To analyze the motion of the bug on the square metal frame, we need to consider the dynamics of the system. The frame is hinged at point O and can rotate freely in the vertical plane. The bug moves along the rod PN, which is at a distance l from the hinge. Given that the frame remains stationary while the bug moves, we can deduce that the bug's motion will indeed exhibit simple harmonic characteristics. Let's break this down step by step.

Understanding the System Dynamics

The square frame can be thought of as a rigid body that is pivoted at its center. When the bug moves along the rod PN, it creates a torque about the hinge point O. This torque is a result of the gravitational force acting on the bug, which tries to pull it downward. The key here is that the frame is stationary, meaning that any motion of the bug must be balanced by the frame's response.

Torque and Restoring Force

As the bug moves, it creates a torque given by the formula:

  • Torque (τ) = r × F

Where:

  • r is the distance from the hinge to the bug (which is l), and
  • F is the gravitational force acting on the bug (F = mg, where m is the mass of the bug and g is the acceleration due to gravity).

This torque will create a restoring force that tries to bring the bug back to its equilibrium position. The restoring force is proportional to the displacement of the bug from its equilibrium position, which is a characteristic of simple harmonic motion (SHM).
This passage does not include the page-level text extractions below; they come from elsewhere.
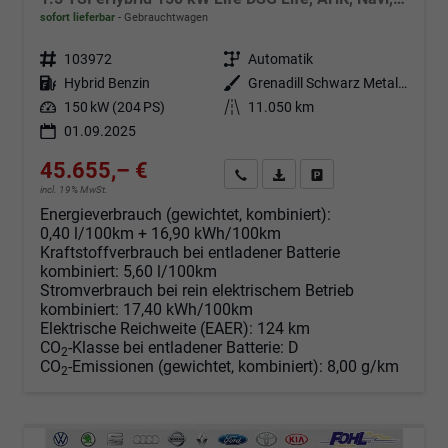
sofort lieferbar
Gebrauchtwagen
Fahrzeugnr.
103972
Getriebe
Automatik
Kraftstoff
Hybrid Benzin
Außenfarbe
Grenadill Schwarz Metallic
Leistung
150 kW (204 PS)
Kilometerstand
11.050 km
01.09.2025
45.655,– €
Angebot anfordern
Fahrzeugexpose (PDF)
Fahrzeug parken
incl. 19% MwSt.
Energieverbrauch (gewichtet, kombiniert):
0,40 l/100km + 16,90 kWh/100km
Kraftstoffverbrauch bei entladener Batterie
kombiniert:
5,60 l/100km
Stromverbrauch bei rein elektrischem Betrieb
kombiniert:
17,40 kWh/100km
Elektrische Reichweite (EAER):
124 km
CO
-Klasse bei entladener Batterie:
D
2
CO
-Emissionen (gewichtet, kombiniert):
8,00 g/km
2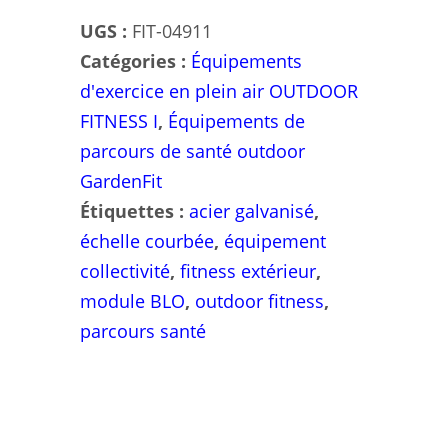
UGS :
FIT-04911
Catégories :
Équipements
d'exercice en plein air OUTDOOR
FITNESS I
,
Équipements de
parcours de santé outdoor
GardenFit
Étiquettes :
acier galvanisé
,
échelle courbée
,
équipement
collectivité
,
fitness extérieur
,
module BLO
,
outdoor fitness
,
parcours santé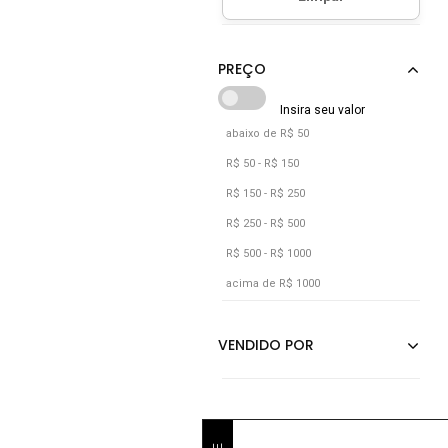
Marrom
Preto
Rosa
Verde
abaixo de R$ 50
R$ 50 - R$ 150
R$ 150 - R$ 250
R$ 250 - R$ 500
R$ 500 - R$ 1000
acima de R$ 1000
Establishing the Motion's Characteristics

For the motion to be classified as simple harmonic, it must satisfy the condition that the acceleration of the bug is directly proportional to its displacement from the equilibrium position and directed towards that position. Mathematically, this can be expressed as:

  • a = -ω²x

Where:

  • a is the acceleration,
  • ω is the angular frequency, and
  • x is the displacement from the equilibrium position.

Calculating the Time Period

The time period (T) of simple harmonic motion is given by the formula:

  • T = 2π/ω

To find ω, we can relate it to the physical parameters of the system. The angular frequency for a simple harmonic oscillator can be derived from the formula:

  • ω = √(g/l)

Substituting this into the time period formula gives us:

  • T = 2π√(l/g)

Final Thoughts

Thus, the time period of the bug's motion along the rod PN, while the square frame remains stationary, is given by:

  • T = 2π√(l/g)

This relationship shows that the time period depends on the distance l from the hinge and the acceleration due to gravity g. The further the bug is from the hinge, the longer the time period, which aligns with our understanding of pendulum-like systems. This analysis illustrates the elegant nature of simple harmonic motion in a dynamic system.